The yarn spirals and twirls into a bigger and bigger wad of knots. I yank to pull out the single strand which hopefully presents itself in the midst of chaos. The scarf grows and expands as row after row is completed...the fireside dances.

Try as I might to ignore the prolific knot, I eventually can ignore it no longer. I tug, nothing comes. The single strand doesn't look so hopeful anymore as it's caught fast by the claws of the yarn around it. Defeated.

But not about to give up. Because sometimes, you evade the knots and simply start out by keeping the yarn contained and in place, and other times you don't and have to face the problem. But better to face the problem than to completely give up.

That strand is still there, beckoning hopeful restart, once you work this knotty situation out.

I call for Misha, my trusty unknotter, because many times, the solution requires asking and seeking help.

She comes with tweezers in hand and I work slowly away at the rows while she tugs and pulls...how can one knit a scarf in such a manner? The yanking and jerking, it all is rather bothersome. And I think that way about my life occasionally. How can I live this way? One yank here, another there, and still the knot looms gloomy. What I, the single strand, do not see, are the beautiful and pearly rows that are being stitched, and the loving hands which are doing the pulling for my own benefit.
I feel the pain and confusion, yet the love seems rather distant.

And it can become distant, if you let it. If you don't fix your gaze upon the work which is being done, then you will quickly wonder what it's all for anyway.

And if you don't continually remind yourself of the work to which you're called, then it can all be rather discouraging. Yes, it's oh so easy to get sidetracked and to become forgetful and to wish for things to be easier, but all good things are hard, or so I've heard. And so for the joy set before me, I plunge on into the yarn and work to make it my own, to make it realize that right now it's only seeing dimly, but soon it shall see face to face.
Partial fades away, the perfect comes.

The faith, hope, and love, these three strands, become gloriously enveloped and woven into the life that lives, knows, and breathes that the greatest of these is love.

And what love is this, that I should be called a child of God?
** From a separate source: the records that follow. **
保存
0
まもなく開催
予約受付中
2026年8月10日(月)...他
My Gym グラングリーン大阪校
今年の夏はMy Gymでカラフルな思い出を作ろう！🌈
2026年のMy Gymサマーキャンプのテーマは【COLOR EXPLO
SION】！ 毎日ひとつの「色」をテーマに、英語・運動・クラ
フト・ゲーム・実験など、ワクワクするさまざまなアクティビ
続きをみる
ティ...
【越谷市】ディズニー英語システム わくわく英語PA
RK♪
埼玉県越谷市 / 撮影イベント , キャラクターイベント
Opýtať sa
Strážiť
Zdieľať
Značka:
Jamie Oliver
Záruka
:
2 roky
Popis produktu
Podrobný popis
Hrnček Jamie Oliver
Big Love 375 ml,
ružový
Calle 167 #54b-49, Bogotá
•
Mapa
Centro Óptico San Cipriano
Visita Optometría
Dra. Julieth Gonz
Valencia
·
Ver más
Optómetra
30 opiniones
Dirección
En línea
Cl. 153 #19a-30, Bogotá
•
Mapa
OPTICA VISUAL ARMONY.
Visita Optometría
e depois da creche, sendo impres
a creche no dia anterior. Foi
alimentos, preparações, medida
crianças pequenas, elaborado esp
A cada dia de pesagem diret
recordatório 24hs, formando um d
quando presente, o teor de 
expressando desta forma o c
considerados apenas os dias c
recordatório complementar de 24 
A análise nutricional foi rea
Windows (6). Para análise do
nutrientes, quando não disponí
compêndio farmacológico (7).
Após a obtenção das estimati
Yes, the discipline is hard sometimes, and the road is rough, but the destination, the eternal perspective, that heavy weight of pure joy and glory is far beyond comparing to these little ragged knots that come and go.

I know you've thought it before, that there must be something more, something that makes all these messes into something. Something that redeems our idleness, our selfishness, and all of our eye-wandering.

There is something more, something worth holding on for--the work shall be completed, the love shall be immense, and the radiance of Christ's face...oh.

Pure bliss.

Your heart aching in joy or in anguish knows the truth. We were made for something more, something greater than what this world has to offer. This world is pure beauty gone wrong, and He is purity itself, born to redeem, resurrect, and reign.